Top of DATASET EXTRACT

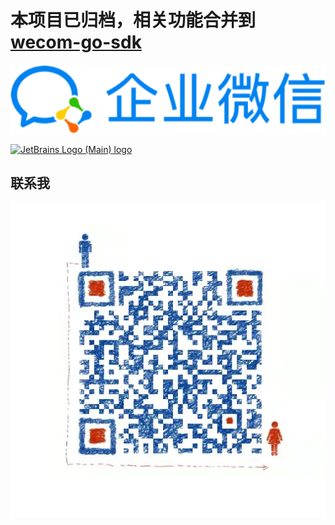 # 本项目已归档，相关功能合并到　[wecom-go-sdk](https://github.com/go-laoji/wecom-go-sdk)

![wecom-app-sdk](./logo.png)

[![JetBrains Logo (Main) logo](https://resources.jetbrains.com/storage/products/company/brand/logos/jb_beam.svg "logo")](https://jb.gg/OpenSourceSupport)



## 联系我

![contactme](./contact_me.jpeg)



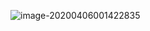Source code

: ![image-20200406001422835](C:\Users\HarrisonLee\AppData\Roaming\Typora\typora-user-images\image-20200406001422835.png)

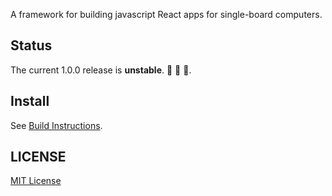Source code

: A framework for building javascript React apps for single-board computers.

## Status

The current 1.0.0 release is **unstable**. :construction: :construction_worker: :construction:.

## Install

See [Build Instructions](https://github.com/lightsourceengine/LightSourceEngine/tree/master/docs/dev/BuildEnvironment.md).

## LICENSE

[MIT License](LICENSE.md)
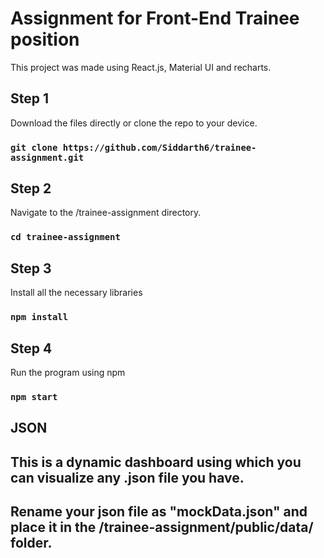 # Assignment for Front-End Trainee position

This project was made using React.js, Material UI and recharts.

## Step 1

Download the files directly or clone the repo to your device.

### `git clone https://github.com/Siddarth6/trainee-assignment.git`

## Step 2

Navigate to the /trainee-assignment directory.

### `cd trainee-assignment`

## Step 3

Install all the necessary libraries

### `npm install`

## Step 4

Run the program using npm

### `npm start`

## JSON

## This is a dynamic dashboard using which you can visualize any .json file you have.
## Rename your json file as "mockData.json" and place it in the /trainee-assignment/public/data/ folder.
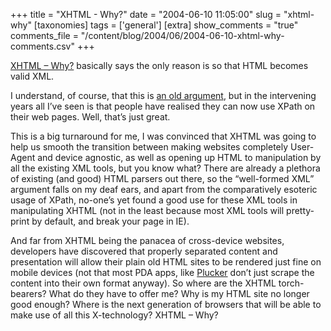 +++
title = "XHTML - Why?"
date = "2004-06-10 11:05:00"
slug = "xhtml-why"
[taxonomies]
tags = ['general']
[extra]
show_comments = "true"
comments_file = "/content/blog/2004/06/2004-06-10-xhtml-why-comments.csv"
+++

[XHTML – Why?](http://www.w3schools.com/xhtml/xhtml_why.asp) basically says the only reason is so that HTML becomes valid XML.

I understand, of course, that this is [an old argument](http://forums.devshed.com/t24013/s.html?highlight=xHTML "A devshed post from 2001"), but in the intervening years all I’ve seen is that people have realised they can now use XPath on their web pages. Well, that’s just great.

This is a big turnaround for me, I was convinced that XHTML was going to help us smooth the transition between making websites completely User-Agent and device agnostic, as well as opening up HTML to manipulation by all the existing XML tools, but you know what? There are already a plethora of existing (and good) HTML parsers out there, so the “well-formed XML” argument falls on my deaf ears, and apart from the comparatively esoteric usage of XPath, no-one’s yet found a good use for these XML tools in manipulating XHTML (not in the least because most XML tools will pretty-print by default, and break your page in IE).

And far from XHTML being the panacea of cross-device websites, developers have discovered that properly separated content and presentation will allow their plain old HTML sites to be rendered just fine on mobile devices (not that most PDA apps, like [Plucker](http://www.plkr.org/ "Plucker is an offline Web and e-book viewer for Palm OS") don’t just scrape the content into their own format anyway). So where are the XHTML torch-bearers? What do they have to offer me? Why is my HTML site no longer good enough? Where is the next generation of browsers that will be able to make use of all this X-technology? XHTML – Why?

Bottom of DATASET EXTRACT

A faithful copy of the data is required: each word kept, each picture omitted.

RESULT.
 # 本项目已归档，相关功能合并到　[wecom-go-sdk](https://github.com/go-laoji/wecom-go-sdk)

![wecom-app-sdk](./logo.png)

[![JetBrains Logo (Main) logo](https://resources.jetbrains.com/storage/products/company/brand/logos/jb_beam.svg "logo")](https://jb.gg/OpenSourceSupport)



## 联系我

![contactme](./contact_me.jpeg)



Source code

: ![image-20200406001422835](C:\Users\HarrisonLee\AppData\Roaming\Typora\typora-user-images\image-20200406001422835.png)

Source code

: A framework for building javascript React apps for single-board computers.

## Status

The current 1.0.0 release is **unstable**. :construction: :construction_worker: :construction:.

## Install

See [Build Instructions](https://github.com/lightsourceengine/LightSourceEngine/tree/master/docs/dev/BuildEnvironment.md).

## LICENSE

[MIT License](LICENSE.md)
 # Assignment for Front-End Trainee position

This project was made using React.js, Material UI and recharts.

## Step 1

Download the files directly or clone the repo to your device.

### `git clone https://github.com/Siddarth6/trainee-assignment.git`

## Step 2

Navigate to the /trainee-assignment directory.

### `cd trainee-assignment`

## Step 3

Install all the necessary libraries

### `npm install`

## Step 4

Run the program using npm

### `npm start`

## JSON

## This is a dynamic dashboard using which you can visualize any .json file you have.
## Rename your json file as "mockData.json" and place it in the /trainee-assignment/public/data/ folder.
 +++
title = "XHTML - Why?"
date = "2004-06-10 11:05:00"
slug = "xhtml-why"
[taxonomies]
tags = ['general']
[extra]
show_comments = "true"
comments_file = "/content/blog/2004/06/2004-06-10-xhtml-why-comments.csv"
+++

[XHTML – Why?](http://www.w3schools.com/xhtml/xhtml_why.asp) basically says the only reason is so that HTML becomes valid XML.

I understand, of course, that this is [an old argument](http://forums.devshed.com/t24013/s.html?highlight=xHTML "A devshed post from 2001"), but in the intervening years all I’ve seen is that people have realised they can now use XPath on their web pages. Well, that’s just great.

This is a big turnaround for me, I was convinced that XHTML was going to help us smooth the transition between making websites completely User-Agent and device agnostic, as well as opening up HTML to manipulation by all the existing XML tools, but you know what? There are already a plethora of existing (and good) HTML parsers out there, so the “well-formed XML” argument falls on my deaf ears, and apart from the comparatively esoteric usage of XPath, no-one’s yet found a good use for these XML tools in manipulating XHTML (not in the least because most XML tools will pretty-print by default, and break your page in IE).

And far from XHTML being the panacea of cross-device websites, developers have discovered that properly separated content and presentation will allow their plain old HTML sites to be rendered just fine on mobile devices (not that most PDA apps, like [Plucker](http://www.plkr.org/ "Plucker is an offline Web and e-book viewer for Palm OS") don’t just scrape the content into their own format anyway). So where are the XHTML torch-bearers? What do they have to offer me? Why is my HTML site no longer good enough? Where is the next generation of browsers that will be able to make use of all this X-technology? XHTML – Why?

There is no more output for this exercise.